Your copy should hold every record exactly and no images.

=== Begin Enclosure ===

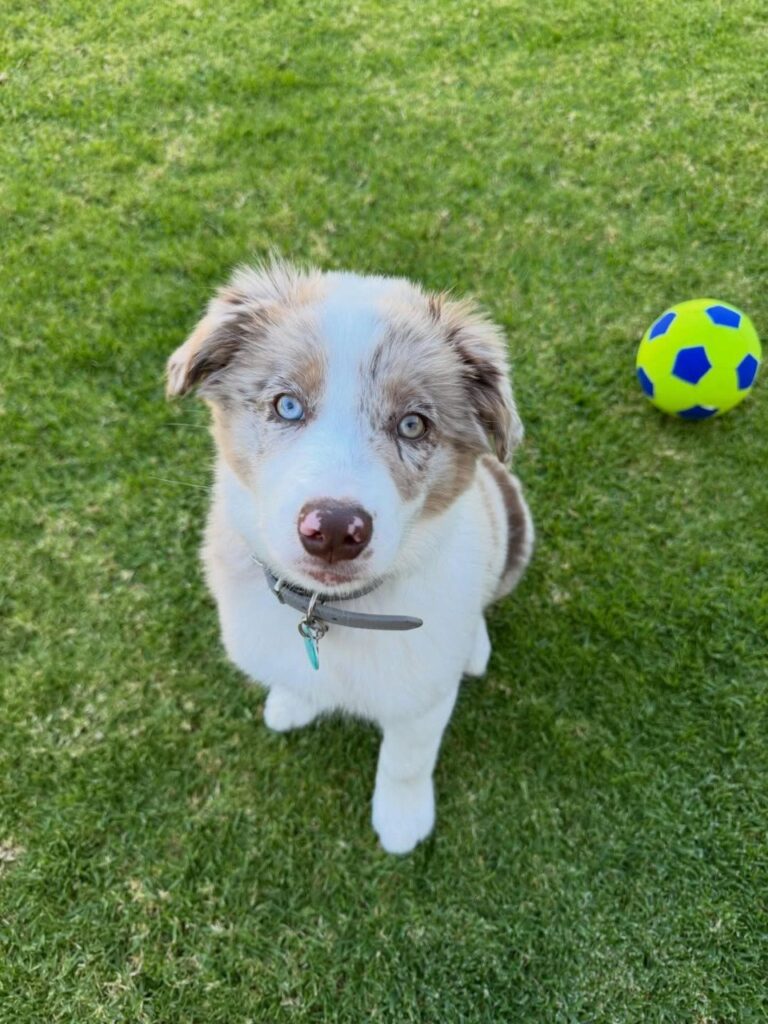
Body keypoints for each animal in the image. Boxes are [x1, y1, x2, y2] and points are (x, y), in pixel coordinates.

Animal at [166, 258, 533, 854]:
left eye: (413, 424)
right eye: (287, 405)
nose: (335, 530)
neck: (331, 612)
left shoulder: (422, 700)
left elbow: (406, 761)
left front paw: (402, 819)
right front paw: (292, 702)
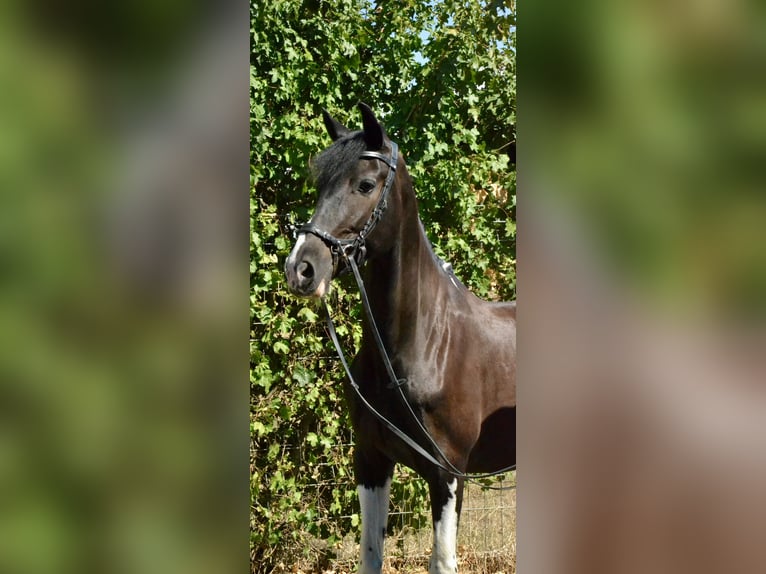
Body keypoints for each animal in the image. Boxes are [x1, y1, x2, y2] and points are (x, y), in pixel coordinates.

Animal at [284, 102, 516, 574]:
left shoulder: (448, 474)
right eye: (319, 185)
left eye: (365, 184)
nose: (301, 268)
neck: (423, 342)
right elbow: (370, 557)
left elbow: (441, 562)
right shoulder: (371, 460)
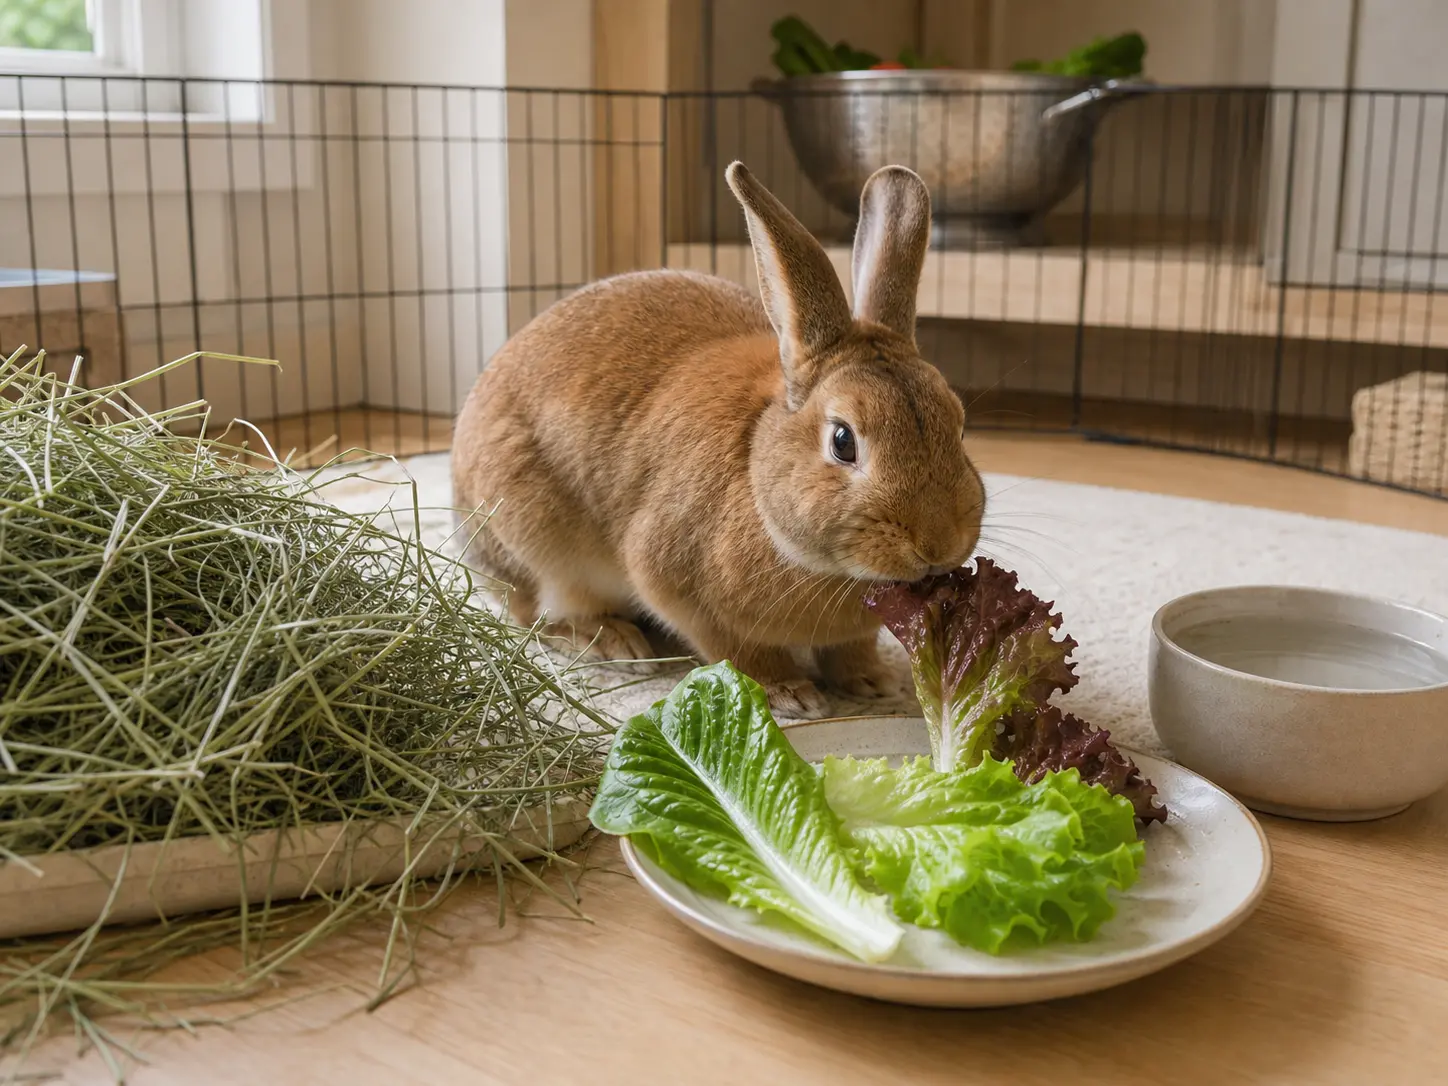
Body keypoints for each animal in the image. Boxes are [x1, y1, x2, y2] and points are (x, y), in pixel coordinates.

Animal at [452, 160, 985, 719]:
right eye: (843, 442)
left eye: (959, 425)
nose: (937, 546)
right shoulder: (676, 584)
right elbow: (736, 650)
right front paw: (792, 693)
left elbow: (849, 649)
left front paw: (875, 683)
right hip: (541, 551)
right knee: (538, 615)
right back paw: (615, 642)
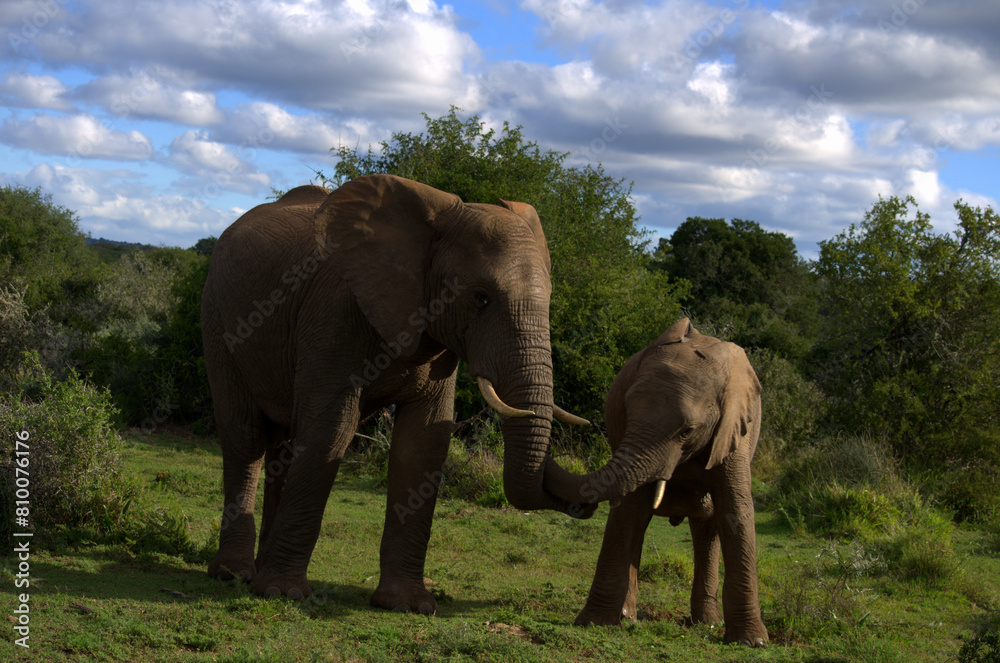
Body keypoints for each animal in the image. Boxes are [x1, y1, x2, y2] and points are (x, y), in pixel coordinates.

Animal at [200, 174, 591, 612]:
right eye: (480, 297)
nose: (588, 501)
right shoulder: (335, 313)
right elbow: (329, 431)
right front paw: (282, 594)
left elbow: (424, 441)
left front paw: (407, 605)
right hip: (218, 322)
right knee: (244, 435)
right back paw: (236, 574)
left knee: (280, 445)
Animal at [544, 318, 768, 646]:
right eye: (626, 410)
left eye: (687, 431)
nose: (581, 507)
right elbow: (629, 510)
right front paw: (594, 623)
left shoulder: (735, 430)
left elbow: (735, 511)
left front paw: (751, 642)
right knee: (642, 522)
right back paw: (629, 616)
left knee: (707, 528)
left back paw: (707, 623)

=== End Enclosure ===

Finished exercise -
Body keypoints for each animal in the image. Boxes are [x1, y1, x2, y2] and points are (x, y), in pixel coordinates.

Animal at [166, 258, 533, 854]:
left eye: (413, 424)
right eye: (287, 405)
nose: (335, 530)
neck: (331, 612)
left shoulder: (422, 700)
left elbow: (406, 761)
left front paw: (402, 819)
right front paw: (292, 702)
Body keypoints for each animal in the image. Boxes are [x1, y1, x2, y2] and points are (x, y), in pixel coordinates.

Animal at [284, 102, 516, 574]:
left shoulder: (448, 474)
right eye: (319, 185)
left eye: (365, 184)
nose: (301, 268)
neck: (423, 342)
right elbow: (370, 557)
left elbow: (441, 562)
right shoulder: (371, 460)
Body keypoints for each animal in the image. Boxes are [x1, y1, x2, y2] and points are (x, y), in pixel coordinates.

Animal at [452, 160, 985, 719]:
right eye: (843, 442)
left eye: (959, 425)
nose: (937, 546)
right shoulder: (676, 584)
right elbow: (736, 650)
right front paw: (792, 693)
left elbow: (849, 649)
left front paw: (875, 683)
right hip: (541, 551)
right knee: (538, 615)
right back paw: (615, 642)
Body keypoints for each animal in the image. Boxes are [x1, y1, x2, y2] and points are (x, y), in pixel coordinates.

Animal at [200, 174, 591, 612]:
right eye: (480, 297)
nose: (588, 501)
right shoulder: (335, 313)
right elbow: (329, 431)
right front paw: (282, 594)
left elbow: (424, 441)
left front paw: (407, 605)
right hip: (218, 322)
right knee: (244, 435)
right back paw: (236, 574)
left knee: (280, 445)
Animal at [544, 318, 768, 646]:
right eye: (626, 410)
left eye: (687, 431)
nose: (581, 507)
right elbow: (629, 510)
right front paw: (594, 623)
left shoulder: (735, 430)
left elbow: (735, 511)
left front paw: (751, 642)
right knee: (642, 522)
right back paw: (629, 616)
left knee: (707, 528)
left back paw: (707, 623)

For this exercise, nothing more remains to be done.